LITURGIA DAS HORAS - VI

Continuamos nossas reflexões sobre a oração da Igreja, a Liturgia das Horas. Nela encontramos vários elementos: salmos, antífonas, cânticos, leituras (da Sagrada Escritura, dos Padres e Escritores eclesi­ásticos, da vida dos Santos), responsórios, hinos, preces.
Vamos analisar, sobretudo os Salmos, que constituem a base dessa oração, esplêndidos poemas que os autores sagrados do AT compuseram sob inspiração do Espírito Santo (IGLH 100). Podem, porém, gerar “alguma dificuldade quando alguém na oração procura fazer seus aqueles poemas venerandos” (ib. 101).  Por isso, é necessário adquirir “formação bíblica, a mais rica possível, sobretudo quanto aos salmos” (SC 90).
 “Ler os salmos é como visitar uma catedral construída por numerosas mãos e ao longo de vários séculos” (Steinmann); de fato, eles são a expressão da oração do povo de Israel, fruto de um trabalho de séculos (5-6). Os salmos nos ensinam qual atitude devemos assumir diante de Deus nas mais diversas circunstâncias. É oração  sempre muito concreta, abre-se para a existência humana: festas e lutos, dor e alegria.
Os ‘itinerários’ de oração propostos pelos salmos são profundamente ligados ao caminho humano e àquelas situações pelas quais todos passamos.
Um primeiro itinerário é da angústia. Uma terceira parte dos salmos reflete a si­tuação da dor, da crise. Assim, como é a vida humana que conhece mais a escuridão que não a felicidade.
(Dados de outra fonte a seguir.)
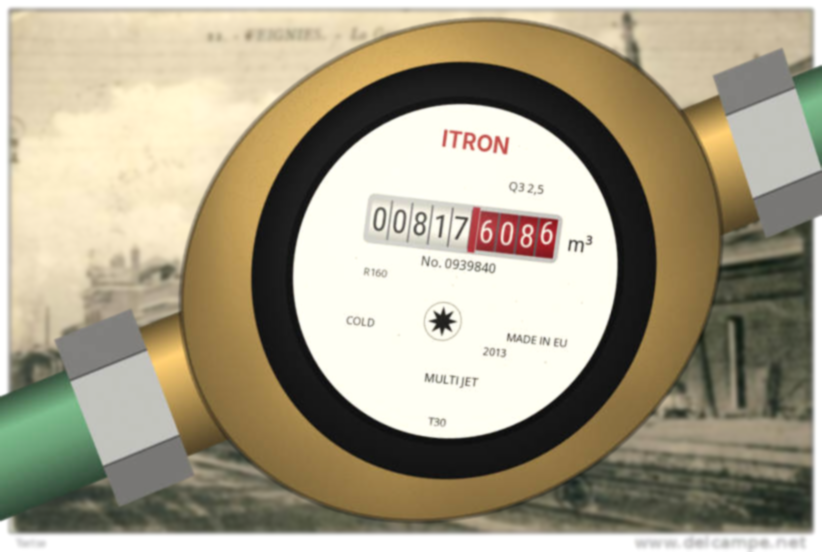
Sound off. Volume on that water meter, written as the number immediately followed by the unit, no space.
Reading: 817.6086m³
Significativo é o salmo 88 /87: Súplica do fundo da angústia. No drama, têm três personagens: Deus, o homem, o inimigo. Este último as­sume nomes e rostos diferentes; é ele que tira a alegria, a serenidade, a confiança. Na dramaticidade do perigo, surge a perene pergunta: “Por quê? Até quando?” Chegando ao ponto de uma acusação contra Deus e sua indiferença: “Até quando, Senhor, ficarás olhando?”. O drama se abre para o futuro: Deus sai de seu silêncio, aproxima-se, escuta a súplica. Tem sempre um final de esperança: “O Senhor é minha força e meu escudo, é nele que meu coração confia... de todo o coração eu agradeço” (Sl 28/27,7).
Um segundo itinerário é da alegria. Um exemplo é o Salmo 23/22, onde se fala do pastor que faz repousar em verdes pastagens e conduz para águas tranquilas; ou o Salmo 131/130: como criança desmamada no colo de sua mãe: são os símbolos da confiança; são sentimentos que nascem da fé em Deus, sólida rocha em que podemos nos apoiar. Essa atmosfera acompanha todo o Saltério. Assim, muitas vezes, do lamento elevado a Deus, passa-se à confissão do próprio pecado, olha-se para a fidelidade inabalável de Deus, até chegar ao louvor e ao agradecimento quando se alcança a libertação (cf. Sl 106).
Temos o itinerário da liturgia. Nos salmos não existem muitas referências litúrgi­cas explícitas, mas o saltério foi e é o fundamento da liturgia da Comunidade hebraica e da cristã: o indivíduo nunca ora separado da Comunidade; ele é sempre um membro do Povo que dialoga com o Deus da Aliança.
Encontramos, também, alguns salmos de ingresso (um pouco como o nosso Ato penitencial) que ajudam para entrar no espírito certo da liturgia: ex. Sl15/14: Senhor, quem pode hospedar-se em tua tenda? Quem pode habitar em teu monte sa­grado? SlQuem pode subir a montanha de Javé?  
24/23:
Encerramos com o itinerário do puro louvor, a oração mais alta! Com o hino, de forma livre e es­pontânea, agradece-se a Deus não por um benefício recebido, mas somente pelo fato que Ele existe. Esse é o referencial para qualquer oração. Do louvor a Deus, o agradecimento se expande numa série de círculos concêntricos, alcança Jerusalém, o Reino de Deus e chega a toda a criação.
Os salmos apresentam um culto próximo à sensibilidade dos profetas, um culto que não afasta dos compromissos sociais de justiça e de amor. Sacrifício a Deus é um coração contrito (Sl 51/50, 19): é a união entre fé e vida. A oração torna-se, então, como que uma grande sinfonia, e o louvor se expande e envolve a inteira criação: Todo ser que respira louve a Javé (Sl 150,6): as­sim termina o saltério (cf. Sl 148).